INSTRUCTION -
Stop after the line with "- [Wiki](https://wiki.profittrailer.io/doku.php/start) —"; until then, please copy every line of the records word for word from the first.

THE INPUT -
^^^^^^^^

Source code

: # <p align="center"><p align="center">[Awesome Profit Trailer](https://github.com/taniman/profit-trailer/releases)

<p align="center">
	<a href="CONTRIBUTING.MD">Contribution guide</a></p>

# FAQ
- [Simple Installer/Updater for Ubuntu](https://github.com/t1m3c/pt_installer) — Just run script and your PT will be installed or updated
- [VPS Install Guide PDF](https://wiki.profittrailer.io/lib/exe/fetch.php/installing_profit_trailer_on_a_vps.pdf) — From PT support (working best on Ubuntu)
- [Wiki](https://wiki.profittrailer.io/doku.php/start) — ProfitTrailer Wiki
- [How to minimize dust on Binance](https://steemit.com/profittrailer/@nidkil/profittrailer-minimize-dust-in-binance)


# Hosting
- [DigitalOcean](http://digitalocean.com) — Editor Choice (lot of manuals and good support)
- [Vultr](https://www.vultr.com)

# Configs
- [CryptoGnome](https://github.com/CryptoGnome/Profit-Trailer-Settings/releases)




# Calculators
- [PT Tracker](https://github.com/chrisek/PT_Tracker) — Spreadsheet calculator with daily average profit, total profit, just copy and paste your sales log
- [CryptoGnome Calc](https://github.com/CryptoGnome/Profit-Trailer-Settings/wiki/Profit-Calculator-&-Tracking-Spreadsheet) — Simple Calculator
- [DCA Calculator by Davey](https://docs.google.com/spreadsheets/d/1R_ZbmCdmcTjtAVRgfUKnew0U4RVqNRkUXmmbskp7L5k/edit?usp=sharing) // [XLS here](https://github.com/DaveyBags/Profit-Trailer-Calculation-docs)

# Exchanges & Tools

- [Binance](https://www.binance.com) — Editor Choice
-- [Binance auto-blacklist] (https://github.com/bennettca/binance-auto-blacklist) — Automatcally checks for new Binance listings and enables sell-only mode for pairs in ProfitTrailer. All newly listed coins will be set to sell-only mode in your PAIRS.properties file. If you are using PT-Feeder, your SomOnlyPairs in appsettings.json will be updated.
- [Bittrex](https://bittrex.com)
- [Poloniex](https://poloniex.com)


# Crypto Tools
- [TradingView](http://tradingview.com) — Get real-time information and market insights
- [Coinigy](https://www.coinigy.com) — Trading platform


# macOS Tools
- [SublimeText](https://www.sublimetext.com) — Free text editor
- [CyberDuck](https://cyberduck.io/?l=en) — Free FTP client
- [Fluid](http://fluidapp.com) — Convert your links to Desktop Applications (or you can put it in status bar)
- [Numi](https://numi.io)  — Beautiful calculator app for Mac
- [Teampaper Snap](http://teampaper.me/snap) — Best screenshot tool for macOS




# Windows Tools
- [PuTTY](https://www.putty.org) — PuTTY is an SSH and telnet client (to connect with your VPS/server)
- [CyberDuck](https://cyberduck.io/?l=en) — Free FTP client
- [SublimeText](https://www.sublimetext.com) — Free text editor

^^^^^^^^

RESPONSE TO THE TASK -
Source code

: # <p align="center"><p align="center">[Awesome Profit Trailer](https://github.com/taniman/profit-trailer/releases)

<p align="center">
	<a href="CONTRIBUTING.MD">Contribution guide</a></p>

# FAQ
- [Simple Installer/Updater for Ubuntu](https://github.com/t1m3c/pt_installer) — Just run script and your PT will be installed or updated
- [VPS Install Guide PDF](https://wiki.profittrailer.io/lib/exe/fetch.php/installing_profit_trailer_on_a_vps.pdf) — From PT support (working best on Ubuntu)
- [Wiki](https://wiki.profittrailer.io/doku.php/start) — ProfitTrailer Wiki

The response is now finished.